**Aim of the task:**
Give the lines again, unchanged, starting with the line containing "Ввожу в него" and ending with the last line of the data below.

**Saved entries:**
****
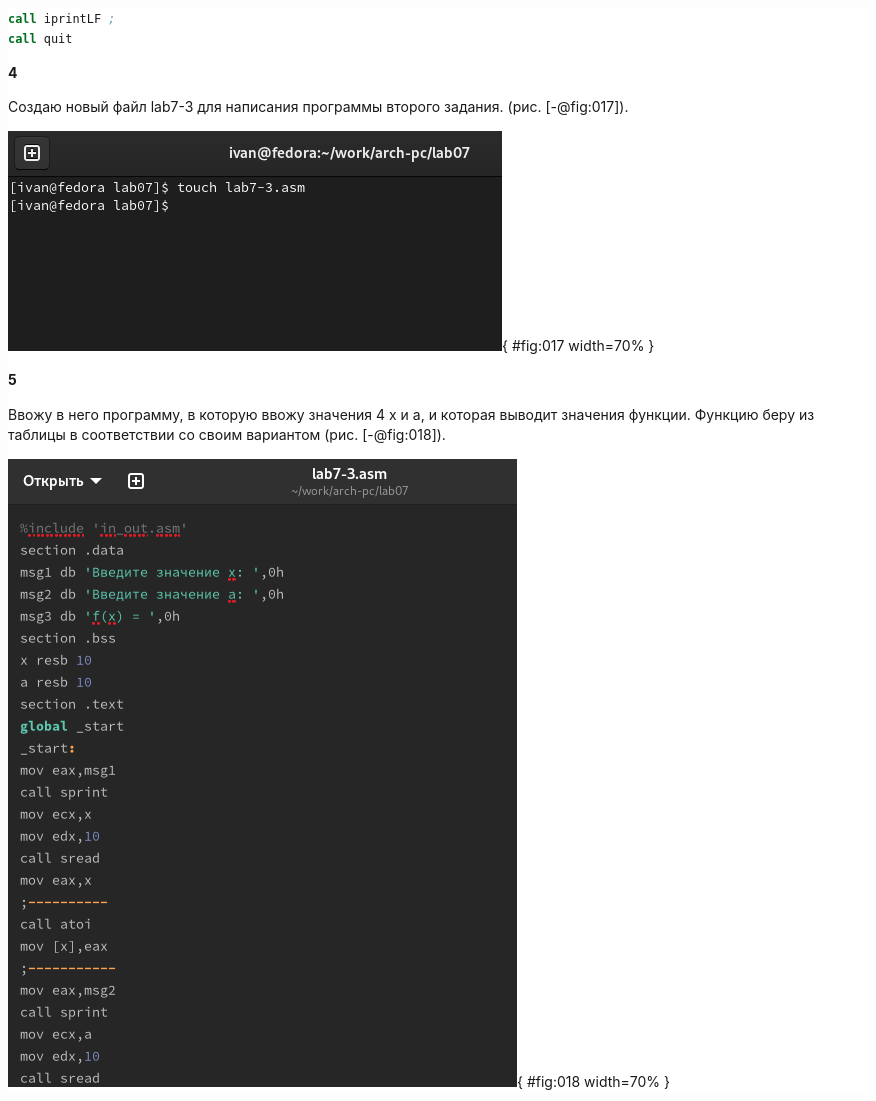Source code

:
 ```NASM 
call iprintLF ;
call quit

```
**4**

Создаю новый файл lab7-3 для написания программы второго задания. (рис. [-@fig:017]). 

![создание файла](image/20.png){ #fig:017 width=70% }

**5**

Ввожу в него программу, в которую ввожу значения 4 x и a, и которая выводит значения функции. Функцию беру из таблицы в соответствии со своим вариантом (рис. [-@fig:018]). 

![ввод программы в файл](image/21.png){ #fig:018 width=70% }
****
**Written solution:**
Ввожу в него программу, в которую ввожу значения 4 x и a, и которая выводит значения функции. Функцию беру из таблицы в соответствии со своим вариантом (рис. [-@fig:018]). 

![ввод программы в файл](image/21.png){ #fig:018 width=70% }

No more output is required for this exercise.